The 2025 paper then focuses on the human-body scenario.. Here, the analysis is conceptually similar—gravity plus motion—but the stakes shift from planetary geology to biological tissue.. The researchers calculated the energy deposition by treating the PBH’s passage like a fast. localized projectile interaction. using established physical analogies from impact physics.. Their conclusion: “significant” injury would require a PBH of just above roughly one hundred billion metric tons—about the same mass range already being discussed for Earth passages.
Why does that not translate into instant destruction?. Misryoum’s interpretation centers on two constraints: time and scale.. The PBH would cross a human body in roughly a microsecond—about the blink-and-you-miss-it timescale in biological reality.. Even if the gravitational field changes sharply along the path. the tissue doesn’t have time to be uniformly destabilized before the object is gone.. The second constraint is the length scale of interaction.. Because the PBH is tiny and extremely fast. it would likely couple most strongly to a small number of atoms along its track. leaving only a submicroscopic “tunnel” effect rather than a wide channel of devastation.

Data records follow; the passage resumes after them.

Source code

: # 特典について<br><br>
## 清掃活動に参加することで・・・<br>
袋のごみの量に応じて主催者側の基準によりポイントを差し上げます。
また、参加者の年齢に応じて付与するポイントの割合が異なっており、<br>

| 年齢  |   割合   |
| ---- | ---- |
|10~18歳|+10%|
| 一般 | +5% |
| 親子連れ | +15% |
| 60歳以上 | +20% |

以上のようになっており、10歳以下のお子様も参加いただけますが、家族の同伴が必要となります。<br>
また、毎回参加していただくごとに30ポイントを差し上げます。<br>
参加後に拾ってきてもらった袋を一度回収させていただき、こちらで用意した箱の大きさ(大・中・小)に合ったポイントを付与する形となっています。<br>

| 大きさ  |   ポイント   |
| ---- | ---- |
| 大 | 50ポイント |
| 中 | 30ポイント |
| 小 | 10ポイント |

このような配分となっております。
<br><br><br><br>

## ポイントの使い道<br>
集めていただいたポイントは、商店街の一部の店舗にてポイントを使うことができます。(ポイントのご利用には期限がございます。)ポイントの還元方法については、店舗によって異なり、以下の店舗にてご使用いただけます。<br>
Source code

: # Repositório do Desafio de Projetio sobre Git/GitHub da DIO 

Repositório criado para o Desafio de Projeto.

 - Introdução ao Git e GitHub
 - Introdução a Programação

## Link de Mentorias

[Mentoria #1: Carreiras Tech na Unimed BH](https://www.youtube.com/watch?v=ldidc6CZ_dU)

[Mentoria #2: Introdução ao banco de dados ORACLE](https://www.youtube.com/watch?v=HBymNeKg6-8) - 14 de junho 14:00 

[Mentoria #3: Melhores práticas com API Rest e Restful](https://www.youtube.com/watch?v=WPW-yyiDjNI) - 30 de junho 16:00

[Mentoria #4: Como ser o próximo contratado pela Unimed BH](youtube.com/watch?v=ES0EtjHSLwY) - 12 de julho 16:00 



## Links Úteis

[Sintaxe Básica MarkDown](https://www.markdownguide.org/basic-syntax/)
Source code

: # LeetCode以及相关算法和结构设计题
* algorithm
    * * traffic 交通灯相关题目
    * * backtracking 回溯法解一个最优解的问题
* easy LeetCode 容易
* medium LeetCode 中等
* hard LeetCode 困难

The study also considers tidal forces, which are the gravitational differences across distance that can strain structures.. In the human case. the extremely brief traversal means the tidal damage remains limited even for a passage through sensitive regions such as the brain.. The modeling suggests that to reach a truly tissue-damaging level. a PBH would need to be far more massive—about a hundred times larger than the threshold for “significant” injury discussed in the paper.. That doesn’t make the scenario pleasant; it just makes it more physically specific.
There’s also a probability reality check—one that Misryoum thinks is central to how these ideas land with non-specialists.. PBHs are not confirmed. and even the speculative scenario where they constitute a fraction of dark matter comes with huge uncertainty.. Using the kind of dark-matter abundance assumptions employed in the research discussed here. the expected rate of a PBH hitting a human is effectively “never” on human timescales.. Earth, being bigger, is the more likely target—but even then, the numbers land on billion-year timescales.
For everyday life. Misryoum suggests putting this in perspective: while the primordial-black-hole scenario is a fascinating exercise in extreme physics. real risk comes from more immediate. measurable hazards—traffic. climate impacts. and the mundane slips that turn into injuries.. Still. the value of work like this is not that it predicts a catastrophe tomorrow; it’s that it converts sci-fi dread into calculable boundaries. tightening what we know about how gravity behaves at unusual scales.
And if PBHs do exist. studies like this also hint at where future efforts might look—not for “collisions” as dramatic events. but for subtle signatures in astrophysical data.. In a universe full of unknowns. sometimes the best progress is learning exactly how bad the worst case could be. and how quickly nature’s own constraints narrow the possibilities.